Makassar, Arthisnews – Musfida perempuan kelahiran Sinjai 12 Juli 2004, resmi terpilih sebagai formatur Ketua Dewan Mahasiswa (DEMA) Fakultas Kedokteran dan Ilmu Kesehatan (FKIK) UIN Alauddin Makassar periode 2026-2027.
Penetapan tersebut berlangsung dalam forum musyawarah yang digelar secara demokratis dan penuh khidmat. di ruang LT FKIK) UIN Alauddin Makassar 14/02/2026.
Mahasiswi angkatan 2023 ini berhasil meraih kepercayaan mahasiswa Fakultas Kedokteran dan Ilmu Kesehatan (FKIK) Uin melalui proses pemilihan.
Terpilihnya Musfida menjadi tonggak baru bagi kepemimpinan mahasiswa FKIK. Ia dipercaya membawa arah dan visi organisasi mahasiswa yang progresif, inklusif, serta berorientasi pada penguatan akademik, pengabdian, dan pengembangan kapasitas mahasiswa di lingkungan FKIK UIN Alauddin Makassar.
Musfida dikenal sebagai sosok yang aktif dalam kegiatan kemahasiswaan sejak awal masa perkuliahan. Dengan latar belakang sebagai aktivis perempuan yang memiliki segudang prestasi di organisasi Ekstra kampus, ia dinilai memiliki visi dan komitmen untuk menjembatani aspirasi mahasiswa serta meningkatkan peran DEMA sebagai wadah representatif dan solutif.
Dalam proses pemilihan, Musfida dinilai memiliki komitmen, integritas, serta gagasan yang kuat dalam menjawab tantangan mahasiswa kedokteran dan ilmu kesehatan ke depan. Dukungan dari peserta musyawarah menjadi bukti kepercayaan besar terhadap kemampuan kepemimpinannya.
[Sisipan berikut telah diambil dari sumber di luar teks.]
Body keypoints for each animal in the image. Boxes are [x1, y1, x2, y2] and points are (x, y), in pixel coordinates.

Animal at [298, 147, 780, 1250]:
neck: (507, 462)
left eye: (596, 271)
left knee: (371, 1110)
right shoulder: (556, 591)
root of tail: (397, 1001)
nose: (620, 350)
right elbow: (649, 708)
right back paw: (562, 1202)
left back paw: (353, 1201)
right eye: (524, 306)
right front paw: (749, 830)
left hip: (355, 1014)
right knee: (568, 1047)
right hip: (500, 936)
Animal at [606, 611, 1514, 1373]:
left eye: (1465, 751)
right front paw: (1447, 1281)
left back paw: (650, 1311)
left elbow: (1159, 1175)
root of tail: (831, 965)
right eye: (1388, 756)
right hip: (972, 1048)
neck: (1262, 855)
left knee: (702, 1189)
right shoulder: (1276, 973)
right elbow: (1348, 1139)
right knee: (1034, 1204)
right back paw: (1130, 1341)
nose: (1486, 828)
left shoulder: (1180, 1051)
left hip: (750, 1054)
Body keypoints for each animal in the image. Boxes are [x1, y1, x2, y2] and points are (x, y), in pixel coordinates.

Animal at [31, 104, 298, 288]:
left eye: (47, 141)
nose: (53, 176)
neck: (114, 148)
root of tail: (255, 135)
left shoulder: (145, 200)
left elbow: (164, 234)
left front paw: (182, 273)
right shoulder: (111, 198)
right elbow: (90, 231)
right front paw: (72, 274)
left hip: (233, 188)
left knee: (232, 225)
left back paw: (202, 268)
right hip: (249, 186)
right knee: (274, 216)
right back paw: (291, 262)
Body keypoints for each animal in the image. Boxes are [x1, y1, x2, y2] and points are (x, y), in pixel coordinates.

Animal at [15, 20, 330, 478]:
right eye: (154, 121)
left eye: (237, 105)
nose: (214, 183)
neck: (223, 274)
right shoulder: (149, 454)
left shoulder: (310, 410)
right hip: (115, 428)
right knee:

Ia menyampaikan rasa syukur dan terima kasih atas amanah yang diberikan. Ia menegaskan bahwa peran formatur bukan sekadar jabatan, melainkan tanggung jawab untuk merangkul seluruh elemen mahasiswa FKIK dan membangun kolaborasi yang solid demi kemajuan bersama.
“Ini adalah amanah besar yang akan saya jalani dengan penuh tanggung jawab. DEMA FKIK harus menjadi ruang aspirasi, pengabdian, dan pengembangan diri mahasiswa,” ujarnya kamis 15/02/2026.
Dengan terpilihnya Musfida sebagai formatur ketua, diharapkan DEMA FKIK UIN Alauddin Makassar periode 2026 mampu menghadirkan program-program strategis, inovatif, dan berdampak positif bagi mahasiswa, fakultas, serta masyarakat luas.
Ia berharap ke depan mahasiswa semakin aktif terlibat dalam proses organisasi dan pengambilan kebijakan, sehingga DEMA benar menjadi representasi suara dan kepentingan mahasiswa secara kolektif.